# Work order
Copy out each line of the data that includes the string "left".

# Provided information
****

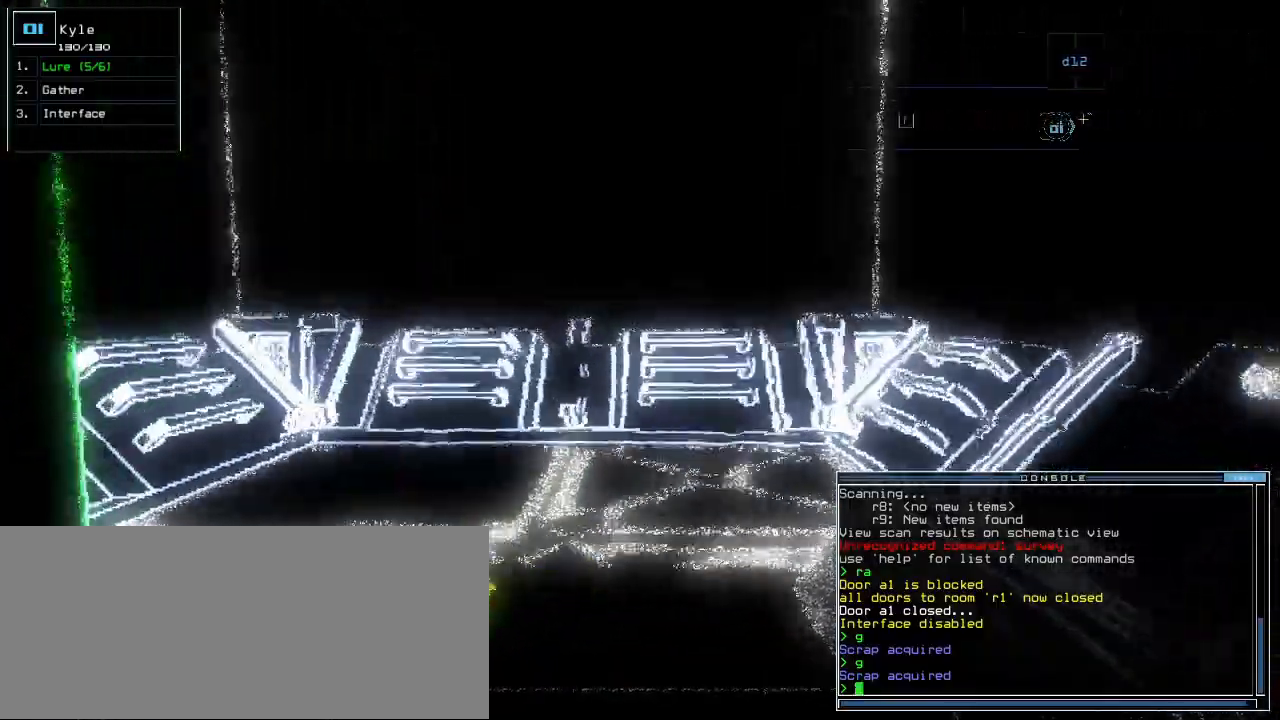
{"keys": []}
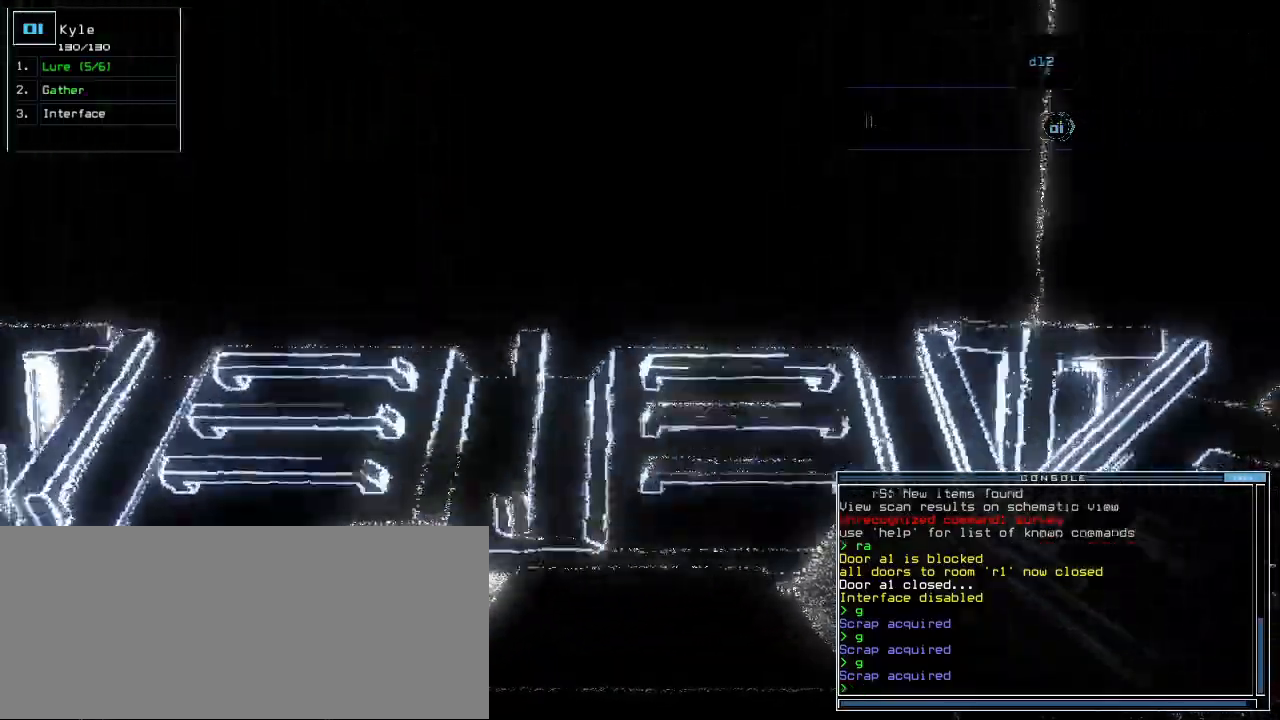
{"keys": [], "events": [[17, "space", "down"], [83, "space", "up"]]}
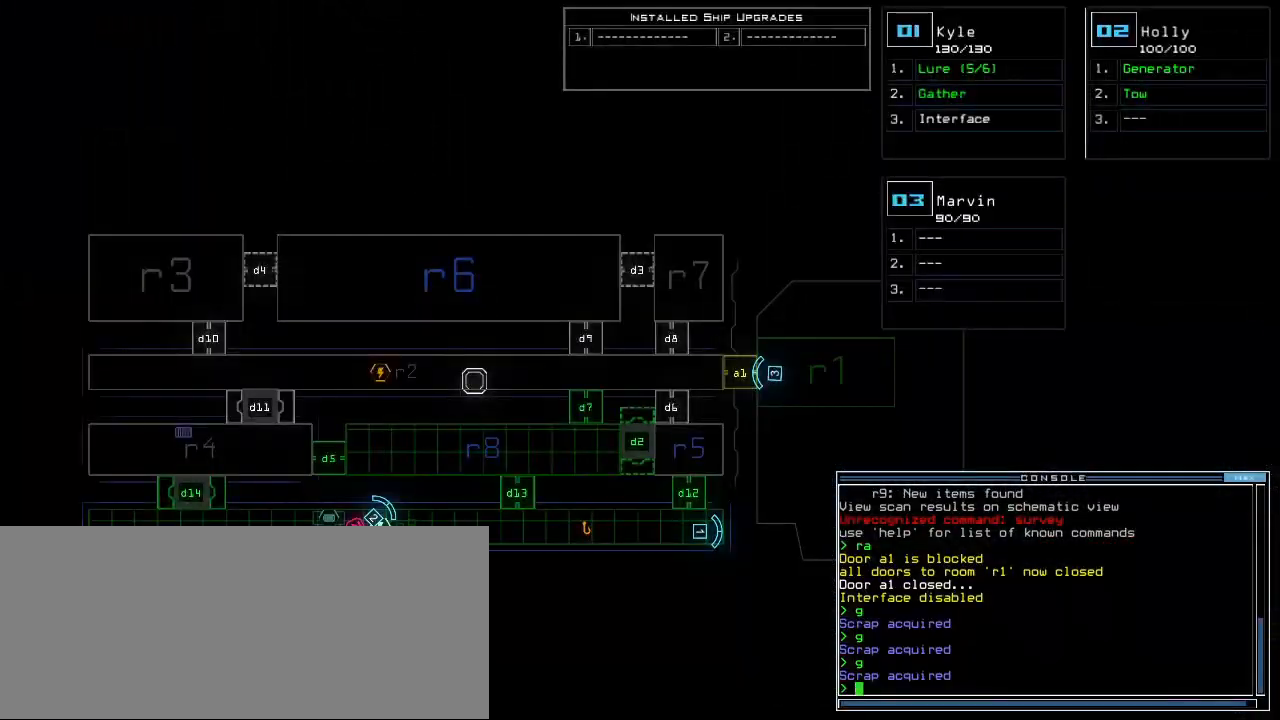
{"keys": ["return"], "events": [[183, "d", "down"], [267, "d", "up"], [367, "2", "down"], [450, "2", "up"], [450, "return", "down"]]}
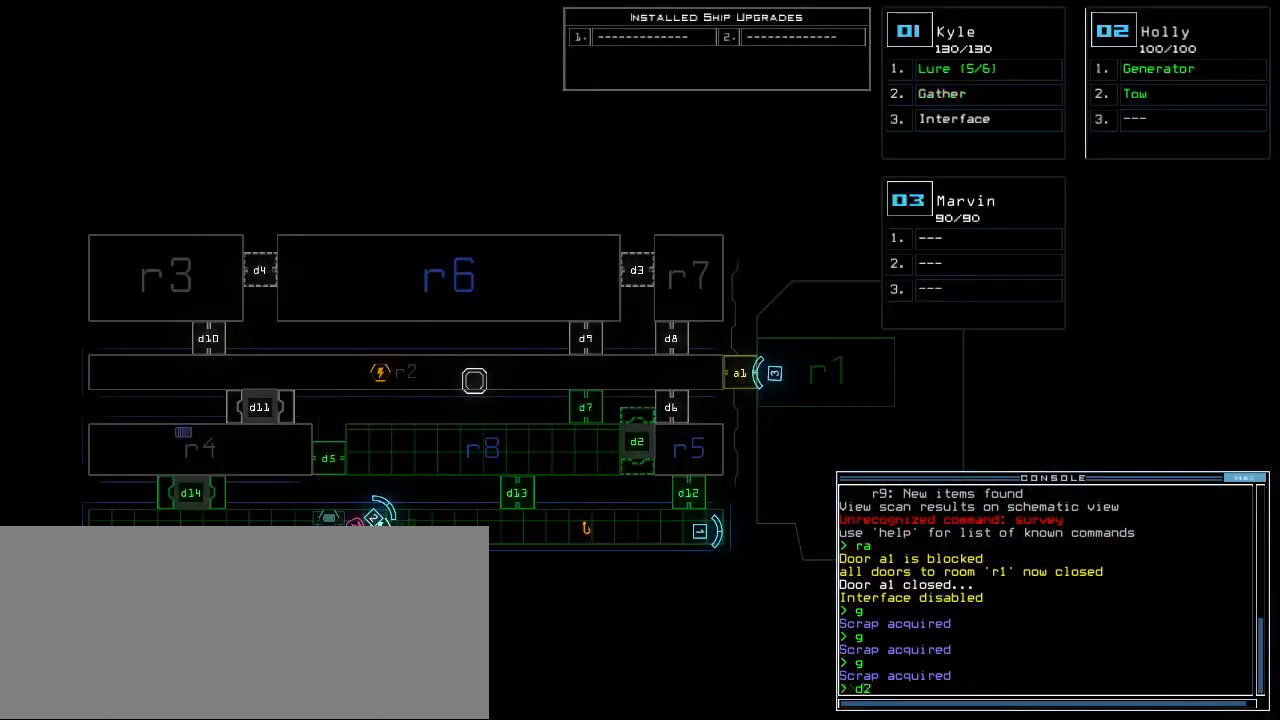
{"keys": ["down", "left"], "events": [[33, "return", "up"], [333, "1", "down"], [367, "1", "up"], [383, "down", "down"], [483, "left", "down"]]}
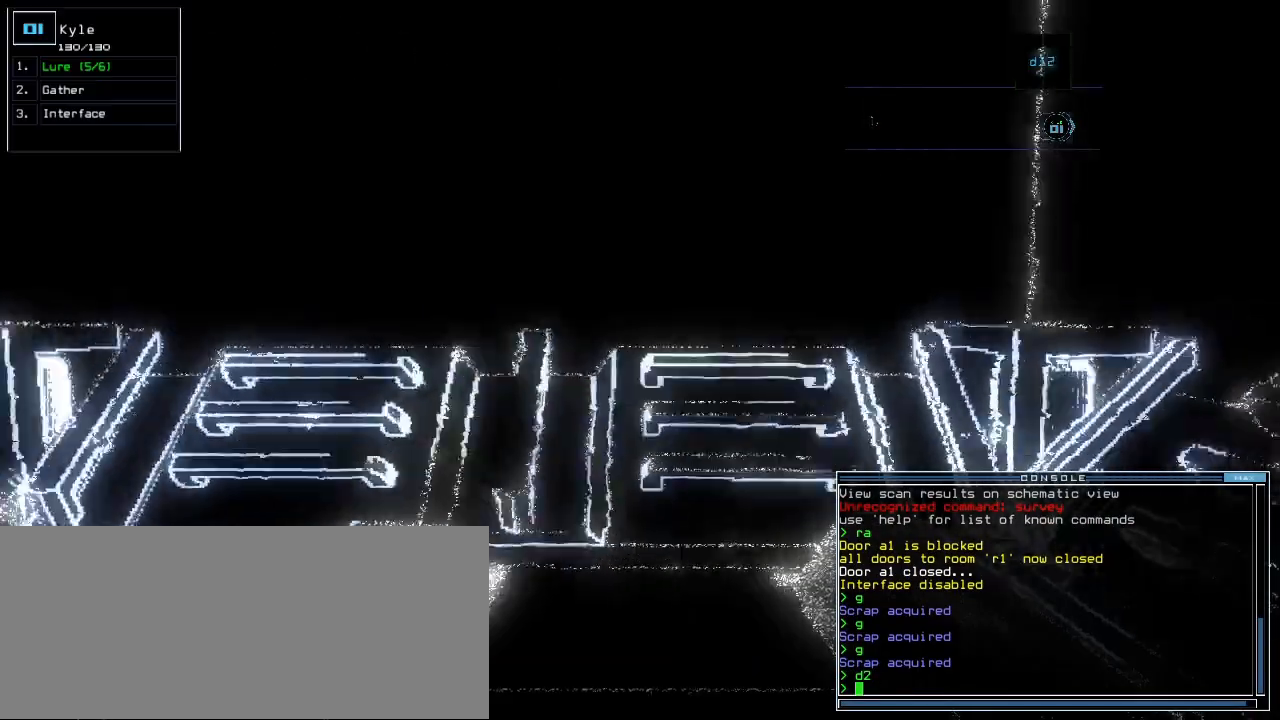
{"keys": ["up"], "events": [[217, "down", "up"], [333, "up", "down"], [417, "d", "down"], [483, "d", "up"], [483, "left", "up"]]}
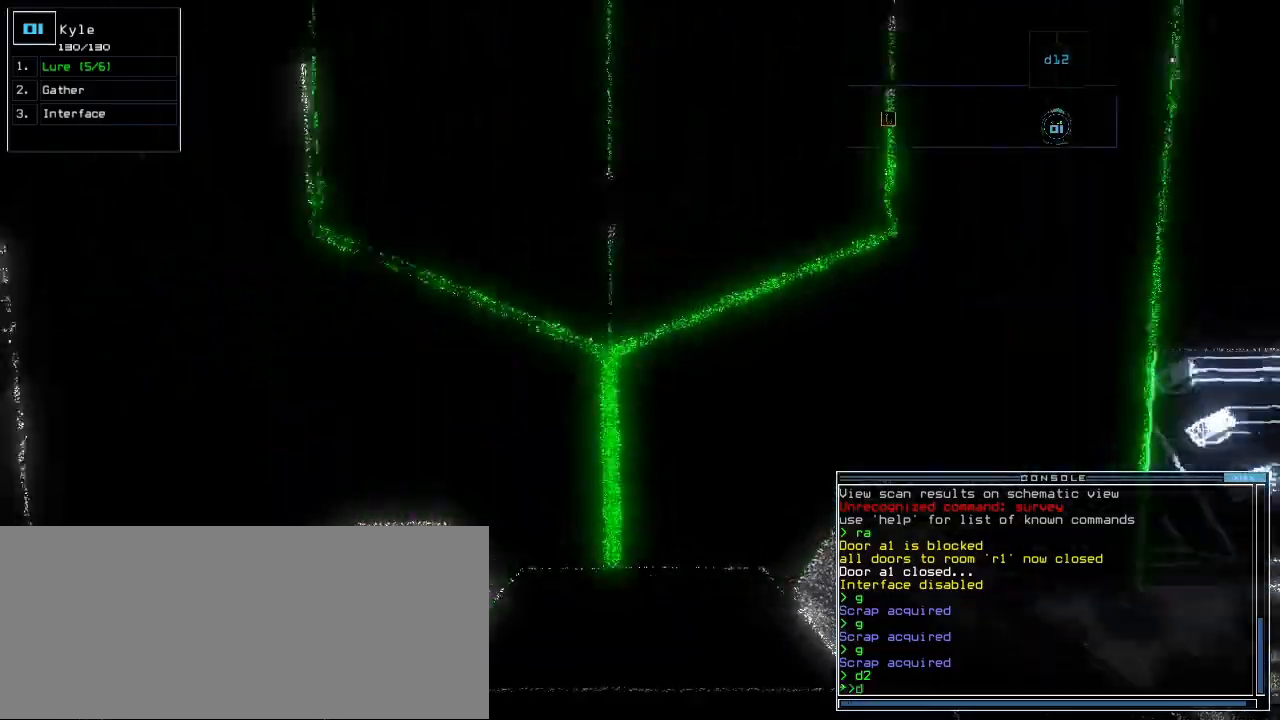
{"keys": [], "events": [[117, "1", "down"], [167, "1", "up"], [250, "2", "down"], [317, "up", "up"], [333, "2", "up"]]}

****

# Result for this task
{"keys": ["down", "left"], "events": [[33, "return", "up"], [333, "1", "down"], [367, "1", "up"], [383, "down", "down"], [483, "left", "down"]]}
{"keys": ["up"], "events": [[217, "down", "up"], [333, "up", "down"], [417, "d", "down"], [483, "d", "up"], [483, "left", "up"]]}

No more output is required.